O teaser da série de Harry Potter da HBO, lançado no final de março de 2026, gerou grande repercussão nas redes sociais, alcançando milhões de visualizações em poucos dias e ficando entre os conteúdos mais comentados. O vídeo traz o primeiro olhar oficial para o novo elenco jovem — com Dominic McLaughlin como Harry Potter, Arabella Stanton como Hermione Granger e Alastair Stout como Ron Weasley — e cenas icônicas como o encontro no Expresso de Hogwarts. A série, uma adaptação mais fiel aos livros de J.K. Rowling, tem estreia marcada para 25 de dezembro de 2026 (Natal), com oito episódios na primeira temporada cobrindo Harry Potter e a Pedra Filosofal.
Entre os adultos, o teaser revela brevemente Paapa Essiedu (conhecido por I May Destroy You e Black Mirror) como o professor Severus Snape, com varinha em punho em um corredor escuro de Hogwarts, além de uma imagem dele em um cenário nevado. Outros destaques incluem John Lithgow como Albus Dumbledore, Janet McTeer como Minerva McGonagall e Nick Frost como Rubeus Hagrid. A produção promete uma versão mais detalhada e próxima dos livros, com tom mais sombrio e visual cinzento. J.K. Rowling elogiou o material, dizendo que “vai ser incrível” e que está “muito feliz”.

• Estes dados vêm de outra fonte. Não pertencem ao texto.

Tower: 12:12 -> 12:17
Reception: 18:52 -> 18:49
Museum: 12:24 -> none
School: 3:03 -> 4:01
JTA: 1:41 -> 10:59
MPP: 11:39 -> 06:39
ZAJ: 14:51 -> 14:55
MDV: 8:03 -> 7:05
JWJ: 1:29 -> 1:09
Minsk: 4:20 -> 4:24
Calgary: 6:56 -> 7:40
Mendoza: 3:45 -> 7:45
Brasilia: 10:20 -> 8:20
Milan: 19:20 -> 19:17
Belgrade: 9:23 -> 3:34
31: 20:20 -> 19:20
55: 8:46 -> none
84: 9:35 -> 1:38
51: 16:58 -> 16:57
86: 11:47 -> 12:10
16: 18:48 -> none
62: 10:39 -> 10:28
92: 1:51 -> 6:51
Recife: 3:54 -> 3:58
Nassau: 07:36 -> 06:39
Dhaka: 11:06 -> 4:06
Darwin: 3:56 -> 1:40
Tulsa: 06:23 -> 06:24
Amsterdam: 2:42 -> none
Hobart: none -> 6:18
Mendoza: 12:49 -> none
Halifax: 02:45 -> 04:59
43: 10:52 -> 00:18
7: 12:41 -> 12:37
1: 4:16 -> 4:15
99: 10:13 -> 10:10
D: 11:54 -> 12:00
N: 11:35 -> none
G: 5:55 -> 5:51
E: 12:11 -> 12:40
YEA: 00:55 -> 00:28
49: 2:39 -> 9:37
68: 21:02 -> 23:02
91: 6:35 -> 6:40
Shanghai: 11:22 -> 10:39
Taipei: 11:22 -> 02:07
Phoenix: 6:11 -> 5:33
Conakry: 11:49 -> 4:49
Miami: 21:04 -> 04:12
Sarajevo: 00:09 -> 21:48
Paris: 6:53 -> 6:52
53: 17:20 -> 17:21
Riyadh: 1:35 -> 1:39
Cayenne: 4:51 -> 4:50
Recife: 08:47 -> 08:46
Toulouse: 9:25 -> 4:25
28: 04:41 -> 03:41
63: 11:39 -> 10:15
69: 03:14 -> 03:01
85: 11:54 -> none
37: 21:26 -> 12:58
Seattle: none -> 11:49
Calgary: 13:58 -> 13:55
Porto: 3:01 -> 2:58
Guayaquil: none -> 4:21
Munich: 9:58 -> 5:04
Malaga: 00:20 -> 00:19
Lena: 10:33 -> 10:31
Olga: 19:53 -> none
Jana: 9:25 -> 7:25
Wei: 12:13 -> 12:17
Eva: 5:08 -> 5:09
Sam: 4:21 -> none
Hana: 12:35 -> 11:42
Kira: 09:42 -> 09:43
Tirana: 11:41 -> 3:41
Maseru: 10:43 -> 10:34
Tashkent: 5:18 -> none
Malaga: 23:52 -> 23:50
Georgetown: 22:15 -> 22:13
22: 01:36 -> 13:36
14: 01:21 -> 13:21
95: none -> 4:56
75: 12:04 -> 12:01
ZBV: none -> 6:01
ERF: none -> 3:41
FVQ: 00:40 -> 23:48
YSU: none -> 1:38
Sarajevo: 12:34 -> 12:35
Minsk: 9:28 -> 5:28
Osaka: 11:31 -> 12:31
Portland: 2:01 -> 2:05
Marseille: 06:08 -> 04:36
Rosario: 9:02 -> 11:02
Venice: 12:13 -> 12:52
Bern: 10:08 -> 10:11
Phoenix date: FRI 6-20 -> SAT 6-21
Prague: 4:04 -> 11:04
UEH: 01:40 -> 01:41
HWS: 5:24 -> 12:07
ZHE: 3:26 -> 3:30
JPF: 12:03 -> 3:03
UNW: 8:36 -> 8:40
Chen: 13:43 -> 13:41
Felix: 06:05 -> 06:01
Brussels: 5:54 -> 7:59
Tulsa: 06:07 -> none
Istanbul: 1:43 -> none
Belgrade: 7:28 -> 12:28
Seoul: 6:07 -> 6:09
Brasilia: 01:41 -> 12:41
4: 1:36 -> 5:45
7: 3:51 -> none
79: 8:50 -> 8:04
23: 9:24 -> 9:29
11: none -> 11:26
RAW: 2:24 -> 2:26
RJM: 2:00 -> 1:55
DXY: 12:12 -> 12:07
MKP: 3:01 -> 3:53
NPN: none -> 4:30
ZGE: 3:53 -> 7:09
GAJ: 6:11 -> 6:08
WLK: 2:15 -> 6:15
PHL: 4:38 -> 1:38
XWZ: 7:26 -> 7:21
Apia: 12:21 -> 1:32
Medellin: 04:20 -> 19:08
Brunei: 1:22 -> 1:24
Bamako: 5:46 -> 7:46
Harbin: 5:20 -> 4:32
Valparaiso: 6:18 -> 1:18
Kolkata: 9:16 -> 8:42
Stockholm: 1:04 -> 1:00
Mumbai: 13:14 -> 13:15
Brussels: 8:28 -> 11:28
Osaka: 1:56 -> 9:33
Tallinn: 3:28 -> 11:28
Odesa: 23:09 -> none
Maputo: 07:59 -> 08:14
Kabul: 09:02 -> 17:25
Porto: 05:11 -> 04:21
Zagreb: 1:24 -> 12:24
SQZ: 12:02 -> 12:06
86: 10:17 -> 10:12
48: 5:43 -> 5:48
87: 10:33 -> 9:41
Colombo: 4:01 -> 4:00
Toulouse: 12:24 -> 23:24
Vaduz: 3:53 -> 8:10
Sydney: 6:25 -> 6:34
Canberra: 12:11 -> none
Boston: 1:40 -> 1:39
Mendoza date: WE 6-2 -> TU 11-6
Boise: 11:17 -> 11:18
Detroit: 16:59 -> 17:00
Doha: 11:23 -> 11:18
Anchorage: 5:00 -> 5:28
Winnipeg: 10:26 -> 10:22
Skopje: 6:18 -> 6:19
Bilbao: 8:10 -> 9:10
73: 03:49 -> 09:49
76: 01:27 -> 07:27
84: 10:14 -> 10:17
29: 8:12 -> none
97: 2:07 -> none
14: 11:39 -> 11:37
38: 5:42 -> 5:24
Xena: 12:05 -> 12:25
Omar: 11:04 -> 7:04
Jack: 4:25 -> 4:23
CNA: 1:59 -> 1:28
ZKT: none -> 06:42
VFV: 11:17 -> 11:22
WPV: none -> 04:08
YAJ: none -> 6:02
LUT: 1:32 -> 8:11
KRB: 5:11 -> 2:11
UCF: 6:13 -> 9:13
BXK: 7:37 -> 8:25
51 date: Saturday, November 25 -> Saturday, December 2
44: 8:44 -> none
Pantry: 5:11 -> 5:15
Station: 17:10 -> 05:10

As polêmicas em torno do cameo de Snape
A maior controvérsia gira justamente em torno do cameo/primeira aparição de Snape. Muitos fãs criticaram a escolha de Paapa Essiedu, um ator negro britânico de ascendência ganense, para o papel de Severus Snape — personagem descrito nos livros como tendo pele amarelada/pálida, nariz adunco e cabelos pretos oleosos, e imortalizado por Alan Rickman (falecido em 2016) nos filmes originais.
Críticas incluem:
- Alegações de que o casting não respeita a descrição canônica do livro.
- Acusações de “woke” ou mudança de raça desnecessária.
- Comparações com atores como Adam Driver, que alguns fãs acham que teria sido uma escolha mais fiel ao visual de Rickman.
O trailer recebeu dezenas de milhares de dislikes no YouTube e gerou memes, vídeos de IA e debates acalorados. Parte da reação incluiu abuso racista online contra Essiedu, que relatou ter recebido ameaças de morte e mensagens de ódio após o anúncio do casting. O ator disse que usa o backlash como “combustível” para a performance e reforçou que ninguém deveria passar por isso só por fazer o trabalho.
Enquanto alguns fãs defendem que o importante é a atuação e que a série pode surpreender, outros veem o casting como um “downgrade” ou algo que quebra a imersão. Há ainda quem elogie a presença ameaçadora de Essiedu na cena mostrada. A polêmica ganhou força a ponto de ofuscar, para muitos, outros aspectos positivos do teaser, como as novas interpretações do trio principal e o visual de Hogwarts.
A série chega em um momento delicado para o universo de Harry Potter, com divisões antigas no fandom (inclusive relacionadas a posições de Rowling). HBO e os produtores afirmam que a produção busca fidelidade aos livros, mas o debate sobre diversidade no casting continua aceso.
No geral, o teaser foi um sucesso de alcance, mas reacendeu discussões sobre até onde uma adaptação pode (ou deve) se afastar das descrições originais. Resta esperar para ver como Essiedu vai incorporar o complexo professor de Poções — um dos personagens mais queridos e polêmicos da saga.